Create partitions dynamically

You can configure Hive to create partitions dynamically and then run a query that creates the related directories on the file system, such as HDFS or S3. Hive then separates the data into the directories.

This example assumes you have the following CSV file named employees.csv to use as the data source:

1,jane doe,engineer,service
2,john smith,sales rep,sales
3,naoko murai,service rep,service
4,somporn thong,ceo,sales
5,xi singh,cfo,finance

Put the CSV file on a file system, for example in HDFS at/user/hive/dataload/employee, and change permissions.

hdfs dfs -mkdir /user/hive/dataload/employee
hdfs dfs -chmod 777 /user/hive/dataload/employee
hdfs dfs -put employees.csv /user/hive/dataload/employee/employees.csv
hdfs dfs -chmod 777 /user/hive/dataload/employee/employees.csv

Launch Beeline and in the Hive shell, create an unpartitioned table that holds all the data.

CREATE EXTERNAL TABLE employees (eid int, name string, position string, dept string)
  ROW FORMAT DELIMITED
  FIELDS TERMINATED BY ','
  STORED AS TEXTFILE
  LOCATION '/user/hive/dataload/employee';

Check that the data loaded into the employees table.

SELECT * FROM employees;

The output, formatted to fit this publication, appears:


+------+---------------+-------------+-------+---------+
| eid  |    name       | position    | dept  |         |
+------+---------------+-------------+-------+---------|
| 1    | jane doe      | engineer    | service         |
| 2    | john smith    | sales rep   | sales           |
| 3    | naoko murai   | service rep | service         |
| 4    | somporn thong | ceo         | sales           |
| 5    | xi singh      | cfo         | finance         |
+------+---------------+-------------+-----------------+

Create a partition table.

CREATE EXTERNAL TABLE EMP_PART (eid int, name string, position string) 
  PARTITIONED BY (dept string);

Set the dynamic partition mode to create partitioned directories of data dynamically when data is inserted.
```
SET hive.exec.dynamic.partition.mode=nonstrict;
```
Insert data from the unpartitioned table (all the data) into the partitioned table , dynamically creating the partitions.
```
INSERT INTO TABLE EMP_PART PARTITION (DEPT)
  SELECT eid,name,position,dept FROM employees;
```
Partitions are created dynamically.

Check that the partitions were created.

SHOW PARTITIONS emp_part;

+----------------+
|   partition    |
+----------------+
| dept=finance   |
| dept=sales     |
| dept=service   |
+----------------+

Check the corresponding partition directories on HDFS.
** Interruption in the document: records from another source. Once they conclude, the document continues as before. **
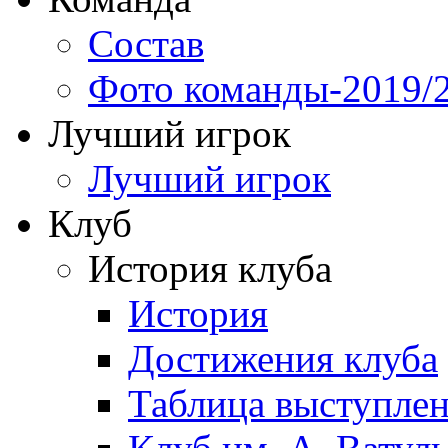
Состав
Фото команды-2019/
Лучший игрок
Лучший игрок
Клуб
История клуба
История
Достижения клуба
Таблица выступле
hdfs dfs -ls /warehouse/tablespace/external/hive/emp_part

drwxrwxrwx+  - hive hadoop          0 2019-06-13 22:30 /warehouse/tablespace/external/hive/emp_part/dept=finance 
drwxrwxrwx+  - hive hadoop          0 2019-06-13 22:30 /warehouse/tablespace/external/hive/emp_part/dept=sales
drwxrwxrwx+  - hive hadoop          0 2019-06-13 22:30 /warehouse/tablespace/external/hive/emp_part/dept=service

You cannot remove the directories in the warehouse owned by hive.